BITRE urban congestion growth forecasts for the decade to 2011-12 versus actual growth. (source: Infrastructure Australia draft report, Spend more waste more)

I don’t think I’ve ever seen a more provocative government report than Infrastructure Australia’s draft industry consultation paper on roads, Spend more, waste more (1). It was hastily withdrawn last week by the embarrassed agency after the Fairfax press reported on it under the headline, Billions spent on roads in “hideously inefficient” way.

Its overall message is there’s too little focus on efficiency and value in the way road investment is managed by all levels of government. (2)

It’s debatable if such an important message from a government agency is well served by dramatic phrases like “Australia has a true gambler’s addiction to roads: the money spent is not a rational investment”; or that the nation’s near $20 billion yearly spend on roads “can only be described as hideously inefficient”.

And it’s unusual, to say the least, for a document designed to promote consultation to state baldly that efforts to get better road funding outcomes “should bypass road agencies, which in most observed cases will only suffocate or over-complicate such opportunities if given carriage of them”.

But underneath the sometimes intemperate tone, there’s a veritable motherlode of fascinating material. There’s too much to cover in one sitting, so this time I want to present what it says about forecasts of road congestion in cities. This section is brief and the tone is relatively sober; here’s the money quote (emphasis is as per the original):

The Bureau of Transport Infrastructure and Regional Economics (BITRE) publishes growth forecasts for traffic congestion in capital cities. Its current projections were set several years ago and assume that urban congestion in major cities will continue to grow steadily.

In 2010, Infrastructure Australia pointed out to BITRE that the statistical approach to these projections appeared deeply flawed and that the assumed steady growth was not being witnessed in actual congestion results, which instead suggested urban congestion levels were growing at around half or less than half the forecast rate:

At the time – and a number of times since – Infrastructure Australia asked that these forecasts be reviewed and their implications for current and planned urban road projects re-examined. In 2014 – four years later – no such review has taken place. It is not clear to Infrastructure Australia why this has not been attended to, although revising forecasts down would almost certainly result in pressure to reduce budgets for urban road programs.

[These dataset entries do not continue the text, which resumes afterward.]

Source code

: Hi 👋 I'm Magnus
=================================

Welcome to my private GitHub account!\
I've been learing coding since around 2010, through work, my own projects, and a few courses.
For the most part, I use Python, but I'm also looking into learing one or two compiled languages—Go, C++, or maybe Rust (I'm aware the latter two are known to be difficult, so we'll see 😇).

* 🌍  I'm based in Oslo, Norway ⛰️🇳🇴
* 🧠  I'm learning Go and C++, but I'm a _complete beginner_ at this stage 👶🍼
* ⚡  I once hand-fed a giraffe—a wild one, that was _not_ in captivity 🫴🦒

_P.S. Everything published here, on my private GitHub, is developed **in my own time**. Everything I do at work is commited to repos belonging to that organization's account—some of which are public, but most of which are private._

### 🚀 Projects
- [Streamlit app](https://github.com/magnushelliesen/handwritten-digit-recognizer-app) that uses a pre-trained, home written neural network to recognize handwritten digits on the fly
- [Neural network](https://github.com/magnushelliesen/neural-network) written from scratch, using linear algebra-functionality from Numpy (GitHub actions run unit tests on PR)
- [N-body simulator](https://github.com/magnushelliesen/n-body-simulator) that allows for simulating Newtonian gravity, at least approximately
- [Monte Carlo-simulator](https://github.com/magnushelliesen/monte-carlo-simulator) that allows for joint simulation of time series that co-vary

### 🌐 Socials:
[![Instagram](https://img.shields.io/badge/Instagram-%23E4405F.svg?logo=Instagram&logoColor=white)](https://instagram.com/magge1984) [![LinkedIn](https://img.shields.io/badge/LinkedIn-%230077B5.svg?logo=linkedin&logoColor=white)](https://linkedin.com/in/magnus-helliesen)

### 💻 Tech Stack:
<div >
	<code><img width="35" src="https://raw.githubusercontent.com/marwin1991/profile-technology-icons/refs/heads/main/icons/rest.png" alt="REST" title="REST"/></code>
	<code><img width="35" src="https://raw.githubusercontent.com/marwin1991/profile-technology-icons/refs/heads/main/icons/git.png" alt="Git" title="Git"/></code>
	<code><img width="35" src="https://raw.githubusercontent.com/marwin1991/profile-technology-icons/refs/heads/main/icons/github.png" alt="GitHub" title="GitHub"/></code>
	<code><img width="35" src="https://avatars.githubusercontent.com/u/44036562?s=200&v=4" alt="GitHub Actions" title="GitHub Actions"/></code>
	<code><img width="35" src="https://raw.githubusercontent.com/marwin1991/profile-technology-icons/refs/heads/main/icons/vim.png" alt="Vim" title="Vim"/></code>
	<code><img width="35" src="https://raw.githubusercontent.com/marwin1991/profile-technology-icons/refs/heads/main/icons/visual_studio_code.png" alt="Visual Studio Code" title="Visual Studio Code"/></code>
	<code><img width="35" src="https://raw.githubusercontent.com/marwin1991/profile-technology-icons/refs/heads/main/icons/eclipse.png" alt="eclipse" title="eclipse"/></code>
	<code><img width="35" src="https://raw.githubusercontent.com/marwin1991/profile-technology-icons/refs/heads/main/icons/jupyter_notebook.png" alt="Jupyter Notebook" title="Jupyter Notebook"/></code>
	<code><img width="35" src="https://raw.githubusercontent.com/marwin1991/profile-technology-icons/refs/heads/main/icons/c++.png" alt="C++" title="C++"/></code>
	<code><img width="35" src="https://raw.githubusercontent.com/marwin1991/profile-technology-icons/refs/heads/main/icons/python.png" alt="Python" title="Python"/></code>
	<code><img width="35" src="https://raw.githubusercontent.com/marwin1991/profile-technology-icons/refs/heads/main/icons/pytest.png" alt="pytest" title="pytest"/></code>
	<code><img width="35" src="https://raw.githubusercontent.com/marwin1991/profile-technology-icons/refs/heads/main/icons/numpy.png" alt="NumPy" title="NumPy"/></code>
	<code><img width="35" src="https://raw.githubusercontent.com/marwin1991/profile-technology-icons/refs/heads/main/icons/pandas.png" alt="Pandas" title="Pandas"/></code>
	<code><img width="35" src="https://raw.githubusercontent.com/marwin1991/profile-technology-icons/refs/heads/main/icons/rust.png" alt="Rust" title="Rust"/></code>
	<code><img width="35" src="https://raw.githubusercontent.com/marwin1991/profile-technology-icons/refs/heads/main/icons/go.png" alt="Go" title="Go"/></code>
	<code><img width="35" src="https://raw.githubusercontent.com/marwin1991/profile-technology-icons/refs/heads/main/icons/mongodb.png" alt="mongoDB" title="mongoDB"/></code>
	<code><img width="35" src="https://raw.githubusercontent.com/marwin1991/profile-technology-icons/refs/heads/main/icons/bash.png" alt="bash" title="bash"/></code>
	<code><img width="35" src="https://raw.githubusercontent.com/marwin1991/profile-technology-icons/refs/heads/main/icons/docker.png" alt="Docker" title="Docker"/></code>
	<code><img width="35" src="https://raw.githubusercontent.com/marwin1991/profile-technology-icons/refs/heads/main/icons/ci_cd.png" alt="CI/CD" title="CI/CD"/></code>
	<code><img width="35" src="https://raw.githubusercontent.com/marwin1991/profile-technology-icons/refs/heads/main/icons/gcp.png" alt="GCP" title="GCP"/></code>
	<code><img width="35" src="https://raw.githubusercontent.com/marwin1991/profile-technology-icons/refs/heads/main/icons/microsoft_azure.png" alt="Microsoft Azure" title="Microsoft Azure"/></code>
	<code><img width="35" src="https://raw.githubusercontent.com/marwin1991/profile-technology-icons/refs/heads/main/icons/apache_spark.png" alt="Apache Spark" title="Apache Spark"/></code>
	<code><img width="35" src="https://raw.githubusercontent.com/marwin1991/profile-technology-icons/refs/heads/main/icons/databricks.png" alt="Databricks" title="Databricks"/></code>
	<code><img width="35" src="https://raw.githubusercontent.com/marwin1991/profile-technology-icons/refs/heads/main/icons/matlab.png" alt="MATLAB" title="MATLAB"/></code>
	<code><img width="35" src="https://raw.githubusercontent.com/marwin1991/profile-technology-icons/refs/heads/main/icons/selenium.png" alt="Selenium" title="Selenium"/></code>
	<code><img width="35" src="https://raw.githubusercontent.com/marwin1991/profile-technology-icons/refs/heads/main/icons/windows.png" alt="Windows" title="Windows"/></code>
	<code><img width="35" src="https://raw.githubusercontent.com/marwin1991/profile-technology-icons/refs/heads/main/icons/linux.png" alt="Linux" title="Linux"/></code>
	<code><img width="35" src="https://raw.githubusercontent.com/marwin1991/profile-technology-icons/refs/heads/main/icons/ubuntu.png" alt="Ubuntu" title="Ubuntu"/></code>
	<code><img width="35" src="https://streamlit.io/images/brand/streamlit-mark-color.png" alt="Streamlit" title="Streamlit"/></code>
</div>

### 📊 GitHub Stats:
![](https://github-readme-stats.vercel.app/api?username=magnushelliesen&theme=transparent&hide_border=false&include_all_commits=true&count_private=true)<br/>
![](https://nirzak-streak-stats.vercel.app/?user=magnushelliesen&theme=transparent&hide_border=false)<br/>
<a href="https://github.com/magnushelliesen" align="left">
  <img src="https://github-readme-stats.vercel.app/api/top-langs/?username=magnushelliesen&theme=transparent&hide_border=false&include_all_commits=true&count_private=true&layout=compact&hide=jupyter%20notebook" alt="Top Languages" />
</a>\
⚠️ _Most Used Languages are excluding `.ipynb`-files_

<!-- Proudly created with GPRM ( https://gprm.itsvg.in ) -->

Accordingly, the road system’s flawed analytical assumptions about matters of national importance appear to be giving the wrong impression to governments of the relative importance of road congestion (and the need for road spending) and public transport projects.

That’s about as self-explanatory as you can get. Doubtless BITRE has another interpretation which it’s unlikely to share publicly but, as the exhibit from the report shows, Infrastructue Australia believes there’s an enormous disconnect between the level of congestion forecast by BITRE over the ten years to 2011/12 and what in fact happened.

The charge is plausible because the inability of public agencies to adapt to what is a widely recognised structural change in the level of travel growth isn’t confined to Australia; here’s an equally remarkable US example. What’s especially worrying in the Australian case, though, is the charge that the change is being ignored.


  1. The full title is Spend more, waste more. Australia’s roads in 2014: moving beyond gambling.
  2. One of the report’s key ideas is to promote increased private investment in strategic roads, particularly those used for transport of freight, through implementing more sophisticated user charging systems for large trucks.